- [PASAJE PARA REVISAR]:
———
Antes de salir de Madrid me había forjado la ilusión de encontrar pocas dificultades para la difusión del Evangelio en Andalucía, al menos por cierto tiempo, ya que el campo de operaciones era nuevo, y mi persona y mis propósitos, menos conocidos y temidos que en Castilla la Nueva. Pero resultó que el Gobierno de Madrid había cumplido su amenaza y enviado por toda España la orden de secuestrar los libros dondequiera que se hallasen. Los Testamentos llegados de Madrid embargáronlos en la aduana, adonde se llevan todas las mercancías, aunque procedan del interior, para la exacción de un impuesto. Gracias a los manejos de Antonio recuperé una de las cajas, mientras la otra fué enviada a Sanlúcar, para expedirla fuera del reino tan pronto como se me presentara oportunidad de hacerlo.
No me dejé desanimar por este ligero contretemps, aunque sentí de corazón la pérdida de los libros embargados, pues ya no podría repartirlos por aquella región, donde hacían tanta falta; pero me consolé pensando que aún me quedaban unos cientos de ejemplares, cuya distribución podía dar, placiendo a Dios, muy santos frutos.
———
(Datos de texto extraídos de la página)
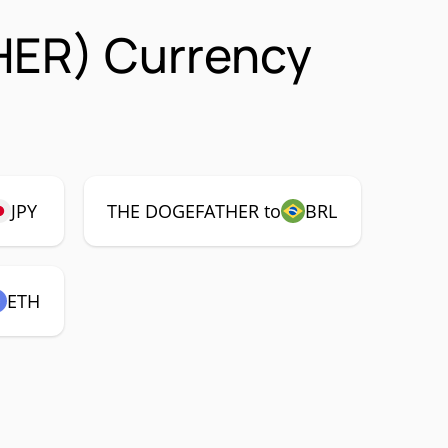
HER) Currency
JPY
THE DOGEFATHER to
BRL
ETH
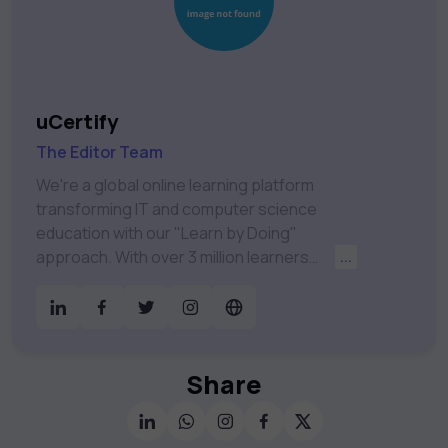
uCertify
The Editor Team
We're a global online learning platform
transforming IT and computer science
education with our "Learn by Doing"
approach. With over 3 million learners
...
worldwide, uCertify is shaping the future of
digital education. Partnering with 750+
publishers and educational institutions, we
offer a vast catalog of 1,000+ interactive
courses covering Information Technology,
Share
Cybersecurity, Project Management, Data
Science, AI & Machine Learning & much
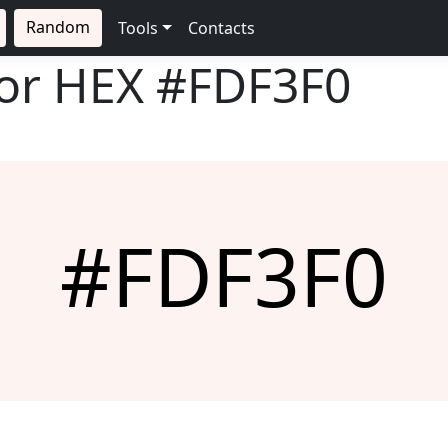
Random
Tools
Contacts
lor HEX
#FDF3F0
#FDF3F0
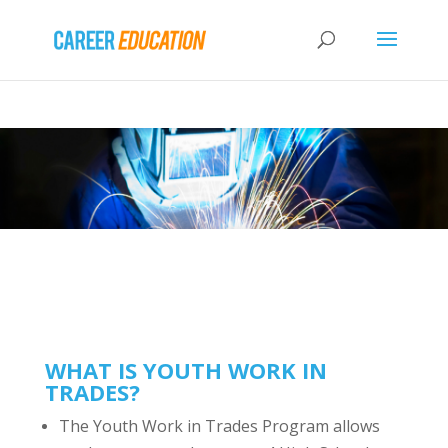
WHAT IS YOUTH WORK IN
TRADES?
The Youth Work in Trades Program allows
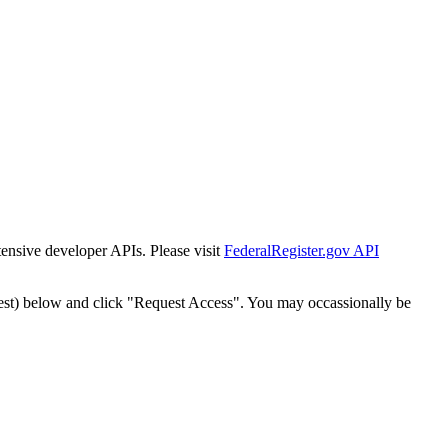
tensive developer APIs. Please visit
FederalRegister.gov API
est) below and click "Request Access". You may occassionally be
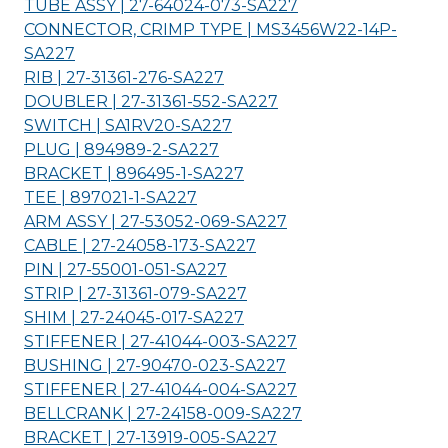
TUBE ASSY | 27-64024-073-
SA227
CONNECTOR, CRIMP TYPE | MS3456W22-14P-
SA227
RIB | 27-31361-276-
SA227
DOUBLER | 27-31361-552-
SA227
SWITCH | SA1RV20-
SA227
PLUG | 894989-2-
SA227
BRACKET | 896495-1-
SA227
TEE | 897021-1-
SA227
ARM ASSY | 27-53052-069-
SA227
CABLE | 27-24058-173-
SA227
PIN | 27-55001-051-
SA227
STRIP | 27-31361-079-
SA227
SHIM | 27-24045-017-
SA227
STIFFENER | 27-41044-003-
SA227
BUSHING | 27-90470-023-
SA227
STIFFENER | 27-41044-004-
SA227
BELLCRANK | 27-24158-009-
SA227
BRACKET | 27-13919-005-
SA227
———
- [TAREA ASIGNADA 1]:
Vuelve a escribir el pasaje desde "No me dejé desanimar" hasta "muy santos frutos.", poniendo "volúmenes" en lugar de "ejemplares".
- [TAREA ASIGNADA 2]:
Responde con datos del pasaje:
(a) ¿Adónde fue enviada la caja que no se recuperó?
(b) ¿En qué lugar embargaron los Testamentos llegados de Madrid?
(c) ¿Cuántos ejemplares quedaban todavía para repartir?
- [TAREA ASIGNADA 3]:
Resume el párrafo del pasaje que comienza con "No me dejé desanimar", sin perder sus datos principales.

- [RESPUESTA ESPERADA 1]:
No me dejé desanimar por este ligero contretemps, aunque sentí de corazón la pérdida de los libros embargados, pues ya no podría repartirlos por aquella región, donde hacían tanta falta; pero me consolé pensando que aún me quedaban unos cientos de volúmenes, cuya distribución podía dar, placiendo a Dios, muy santos frutos.

- [RESPUESTA ESPERADA 2]:
(a) A Sanlúcar.
(b) En la aduana.
(c) Unos cientos.

- [RESPUESTA ESPERADA 3]:
No me desanimé por este pequeño contratiempo, aunque lamenté mucho perder los libros embargados, que ya no podría repartir en aquella región tan necesitada de ellos. Me consolé pensando que aún tenía unos cientos de ejemplares, cuyo reparto podía dar, si Dios quería, muy santos frutos.